Осенью и зимой по утрам в будни он видел за окном одно и то же – колонна белых огней медленно двигалась внизу и уходила почти под дом. Через двойные рамы слышался ровный, размеренный гул; иногда из него выделялся треск трактора или рев мощного грузовика, случалось, вскрикивал нетерпеливо-обидчиво клаксон оттертой на край легковушки, еще реже гул разрезала сирена “скорой помощи” или кряканье милицейских “фордов” и “лад”, депутатской “ауди”.

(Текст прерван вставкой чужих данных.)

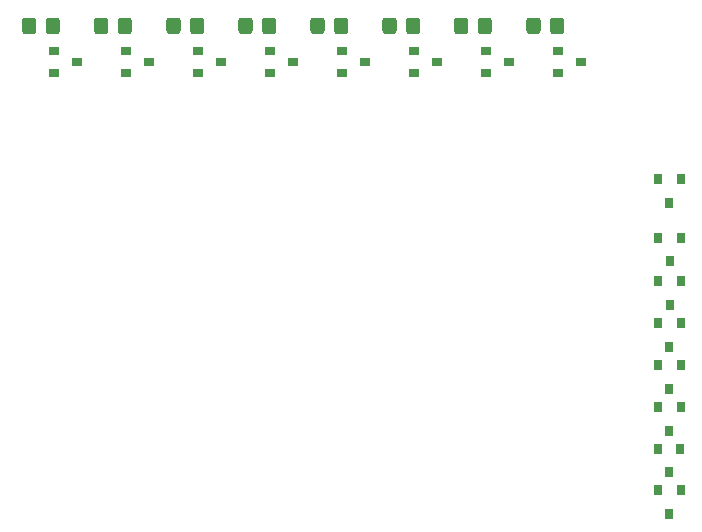
<source format=gbr>
%TF.GenerationSoftware,KiCad,Pcbnew,(5.1.8)-1*%
%TF.CreationDate,2021-12-10T09:09:34+01:00*%
%TF.ProjectId,FirePlaceLedmatrix,46697265-506c-4616-9365-4c65646d6174,rev?*%
%TF.SameCoordinates,Original*%
%TF.FileFunction,Paste,Bot*%
%TF.FilePolarity,Positive*%
%FSLAX46Y46*%
G04 Gerber Fmt 4.6, Leading zero omitted, Abs format (unit mm)*
G04 Created by KiCad (PCBNEW (5.1.8)-1) date 2021-12-10 09:09:34*
%MOMM*%
%LPD*%
G01*
G04 APERTURE LIST*
%ADD10R,0.800000X0.900000*%
%ADD11R,0.900000X0.800000*%
G04 APERTURE END LIST*
D10*
%TO.C,Q8*%
X90017600Y-88569800D03*
X90967600Y-86569800D03*
X89067600Y-86569800D03*
%TD*%
%TO.C,Q7*%
X89992200Y-85039200D03*
X90942200Y-83039200D03*
X89042200Y-83039200D03*
%TD*%
%TO.C,Q6*%
X90017600Y-81508600D03*
X90967600Y-79508600D03*
X89067600Y-79508600D03*
%TD*%
%TO.C,Q5*%
X90017600Y-77952600D03*
X90967600Y-75952600D03*
X89067600Y-75952600D03*
%TD*%
%TO.C,Q4*%
X90017600Y-74396600D03*
X90967600Y-72396600D03*
X89067600Y-72396600D03*
%TD*%
%TO.C,Q3*%
X90043000Y-70840600D03*
X90993000Y-68840600D03*
X89093000Y-68840600D03*
%TD*%
%TO.C,Q2*%
X90043000Y-67183000D03*
X90993000Y-65183000D03*
X89093000Y-65183000D03*
%TD*%
%TO.C,Q1*%
X90017600Y-62230000D03*
X90967600Y-60230000D03*
X89067600Y-60230000D03*
%TD*%
D11*
%TO.C,T8*%
X82550000Y-50292000D03*
X80550000Y-49342000D03*
X80550000Y-51242000D03*
%TD*%
%TO.C,T7*%
X76454000Y-50292000D03*
X74454000Y-49342000D03*
X74454000Y-51242000D03*
%TD*%
%TO.C,T6*%
X70358000Y-50292000D03*
X68358000Y-49342000D03*
X68358000Y-51242000D03*
%TD*%
%TO.C,T5*%
X64262000Y-50292000D03*
X62262000Y-49342000D03*
X62262000Y-51242000D03*
%TD*%
%TO.C,T4*%
X58166000Y-50292000D03*
X56166000Y-49342000D03*
X56166000Y-51242000D03*
%TD*%
%TO.C,T3*%
X52070000Y-50292000D03*
X50070000Y-49342000D03*
X50070000Y-51242000D03*
%TD*%
%TO.C,T2*%
X45974000Y-50292000D03*
X43974000Y-49342000D03*
X43974000Y-51242000D03*
%TD*%
%TO.C,T1*%
X39878000Y-50292000D03*
X37878000Y-49342000D03*
X37878000Y-51242000D03*
%TD*%
%TO.C,R8*%
G36*
G01*
X79918000Y-47694001D02*
X79918000Y-46793999D01*
G75*
G02*
X80167999Y-46544000I249999J0D01*
G01*
X80868001Y-46544000D01*
G75*
G02*
X81118000Y-46793999I0J-249999D01*
G01*
X81118000Y-47694001D01*
G75*
G02*
X80868001Y-47944000I-249999J0D01*
G01*
X80167999Y-47944000D01*
G75*
G02*
X79918000Y-47694001I0J249999D01*
G01*
G37*
G36*
G01*
X77918000Y-47694001D02*
X77918000Y-46793999D01*
G75*
G02*
X78167999Y-46544000I249999J0D01*
G01*
X78868001Y-46544000D01*
G75*
G02*
X79118000Y-46793999I0J-249999D01*
G01*
X79118000Y-47694001D01*
G75*
G02*
X78868001Y-47944000I-249999J0D01*
G01*
X78167999Y-47944000D01*
G75*
G02*
X77918000Y-47694001I0J249999D01*
G01*
G37*
%TD*%
%TO.C,R7*%
G36*
G01*
X73790000Y-47694001D02*
X73790000Y-46793999D01*
G75*
G02*
X74039999Y-46544000I249999J0D01*
G01*
X74740001Y-46544000D01*
G75*
G02*
X74990000Y-46793999I0J-249999D01*
G01*
X74990000Y-47694001D01*
G75*
G02*
X74740001Y-47944000I-249999J0D01*
G01*
X74039999Y-47944000D01*
G75*
G02*
X73790000Y-47694001I0J249999D01*
G01*
G37*
G36*
G01*
X71790000Y-47694001D02*
X71790000Y-46793999D01*
G75*
G02*
X72039999Y-46544000I249999J0D01*
G01*
X72740001Y-46544000D01*
G75*
G02*
X72990000Y-46793999I0J-249999D01*
G01*
X72990000Y-47694001D01*
G75*
G02*
X72740001Y-47944000I-249999J0D01*
G01*
X72039999Y-47944000D01*
G75*
G02*
X71790000Y-47694001I0J249999D01*
G01*
G37*
%TD*%
%TO.C,R6*%
G36*
G01*
X67726000Y-47694001D02*
X67726000Y-46793999D01*
G75*
G02*
X67975999Y-46544000I249999J0D01*
G01*
X68676001Y-46544000D01*
G75*
G02*
X68926000Y-46793999I0J-249999D01*
G01*
X68926000Y-47694001D01*
G75*
G02*
X68676001Y-47944000I-249999J0D01*
G01*
X67975999Y-47944000D01*
G75*
G02*
X67726000Y-47694001I0J249999D01*
G01*
G37*
G36*
G01*
X65726000Y-47694001D02*
X65726000Y-46793999D01*
G75*
G02*
X65975999Y-46544000I249999J0D01*
G01*
X66676001Y-46544000D01*
G75*
G02*
X66926000Y-46793999I0J-249999D01*
G01*
X66926000Y-47694001D01*
G75*
G02*
X66676001Y-47944000I-249999J0D01*
G01*
X65975999Y-47944000D01*
G75*
G02*
X65726000Y-47694001I0J249999D01*
G01*
G37*
%TD*%
%TO.C,R5*%
G36*
G01*
X61630000Y-47694001D02*
X61630000Y-46793999D01*
G75*
G02*
X61879999Y-46544000I249999J0D01*
G01*
X62580001Y-46544000D01*
G75*
G02*
X62830000Y-46793999I0J-249999D01*
G01*
X62830000Y-47694001D01*
G75*
G02*
X62580001Y-47944000I-249999J0D01*
G01*
X61879999Y-47944000D01*
G75*
G02*
X61630000Y-47694001I0J249999D01*
G01*
G37*
G36*
G01*
X59630000Y-47694001D02*
X59630000Y-46793999D01*
G75*
G02*
X59879999Y-46544000I249999J0D01*
G01*
X60580001Y-46544000D01*
G75*
G02*
X60830000Y-46793999I0J-249999D01*
G01*
X60830000Y-47694001D01*
G75*
G02*
X60580001Y-47944000I-249999J0D01*
G01*
X59879999Y-47944000D01*
G75*
G02*
X59630000Y-47694001I0J249999D01*
G01*
G37*
%TD*%
%TO.C,R4*%
G36*
G01*
X55534000Y-47694001D02*
X55534000Y-46793999D01*
G75*
G02*
X55783999Y-46544000I249999J0D01*
G01*
X56484001Y-46544000D01*
G75*
G02*
X56734000Y-46793999I0J-249999D01*
G01*
X56734000Y-47694001D01*
G75*
G02*
X56484001Y-47944000I-249999J0D01*
G01*
X55783999Y-47944000D01*
G75*
G02*
X55534000Y-47694001I0J249999D01*
G01*
G37*
G36*
G01*
X53534000Y-47694001D02*
X53534000Y-46793999D01*
G75*
G02*
X53783999Y-46544000I249999J0D01*
G01*
X54484001Y-46544000D01*
G75*
G02*
X54734000Y-46793999I0J-249999D01*
G01*
X54734000Y-47694001D01*
G75*
G02*
X54484001Y-47944000I-249999J0D01*
G01*
X53783999Y-47944000D01*
G75*
G02*
X53534000Y-47694001I0J249999D01*
G01*
G37*
%TD*%
%TO.C,R3*%
G36*
G01*
X49438000Y-47694001D02*
X49438000Y-46793999D01*
G75*
G02*
X49687999Y-46544000I249999J0D01*
G01*
X50388001Y-46544000D01*
G75*
G02*
X50638000Y-46793999I0J-249999D01*
G01*
X50638000Y-47694001D01*
G75*
G02*
X50388001Y-47944000I-249999J0D01*
G01*
X49687999Y-47944000D01*
G75*
G02*
X49438000Y-47694001I0J249999D01*
G01*
G37*
G36*
G01*
X47438000Y-47694001D02*
X47438000Y-46793999D01*
G75*
G02*
X47687999Y-46544000I249999J0D01*
G01*
X48388001Y-46544000D01*
G75*
G02*
X48638000Y-46793999I0J-249999D01*
G01*
X48638000Y-47694001D01*
G75*
G02*
X48388001Y-47944000I-249999J0D01*
G01*
X47687999Y-47944000D01*
G75*
G02*
X47438000Y-47694001I0J249999D01*
G01*
G37*
%TD*%
%TO.C,R2*%
G36*
G01*
X43310000Y-47694001D02*
X43310000Y-46793999D01*
G75*
G02*
X43559999Y-46544000I249999J0D01*
G01*
X44260001Y-46544000D01*
G75*
G02*
X44510000Y-46793999I0J-249999D01*
G01*
X44510000Y-47694001D01*
G75*
G02*
X44260001Y-47944000I-249999J0D01*
G01*
X43559999Y-47944000D01*
G75*
G02*
X43310000Y-47694001I0J249999D01*
G01*
G37*
G36*
G01*
X41310000Y-47694001D02*
X41310000Y-46793999D01*
G75*
G02*
X41559999Y-46544000I249999J0D01*
G01*
X42260001Y-46544000D01*
G75*
G02*
X42510000Y-46793999I0J-249999D01*
G01*
X42510000Y-47694001D01*
G75*
G02*
X42260001Y-47944000I-249999J0D01*
G01*
X41559999Y-47944000D01*
G75*
G02*
X41310000Y-47694001I0J249999D01*
G01*
G37*
%TD*%
%TO.C,R1*%
G36*
G01*
X37214000Y-47694001D02*
X37214000Y-46793999D01*
G75*
G02*
X37463999Y-46544000I249999J0D01*
G01*
X38164001Y-46544000D01*
G75*
G02*
X38414000Y-46793999I0J-249999D01*
G01*
X38414000Y-47694001D01*
G75*
G02*
X38164001Y-47944000I-249999J0D01*
G01*
X37463999Y-47944000D01*
G75*
G02*
X37214000Y-47694001I0J249999D01*
G01*
G37*
G36*
G01*
X35214000Y-47694001D02*
X35214000Y-46793999D01*
G75*
G02*
X35463999Y-46544000I249999J0D01*
G01*
X36164001Y-46544000D01*
G75*
G02*
X36414000Y-46793999I0J-249999D01*
G01*
X36414000Y-47694001D01*
G75*
G02*
X36164001Y-47944000I-249999J0D01*
G01*
X35463999Y-47944000D01*
G75*
G02*
X35214000Y-47694001I0J249999D01*
G01*
G37*
%TD*%
M02*

</source>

Но что-нибудь особенное происходило редко, и колонна огней напоминала хорошо отрепетированное то ли ритуальное, то ли воинское шествие, где каждый несет светящийся фонарь… А вечером можно было наблюдать, как бегут прочь из-под дома мелкие красные огоньки – казалось, что участники утреннего шествия, добравшись куда-то, целый день с кем-то сражаясь или добиваясь увидеть святыню, в итоге оказались разбиты, разметаны, и теперь остатки воинства пытаются спастись, укрыться, чтоб завтра повторить то же самое – снова сплотиться в плотную, длинную колонну и, освещая путь белыми фонарями, решительно двигаться вперед. И на стекла окна снова будет давить гул, беспрерывный, угрожающий, словно в колонне дружно, сжав челюсти, на одной ноте тянут: “М-м-м…”.
Он не то чтобы любил по утрам стоять у окна – нет, он даже не замечал, как, умывшись, побрившись, заварив чашку кофе и закурив первую за день сигарету, подходил к окну и смотрел. И в семь часов, в восемь, и в половине девятого колонна была все такой же густой, полнокровной, и он не мог определить, когда она возникает и когда редеет, иссякает; он не мог позволить себе дежурить у окна: днем были дела, необходимые и обязательные, а ночью – драгоценный, восстанавливающий силы сон. Но десяток минут, пока курилась сигарета и в чашке был кофе, он наблюдал. И вид плотной двигающейся массы внизу тоже давал силы, заражал желанием поскорее выйти из квартиры и двинуться вместе со всеми.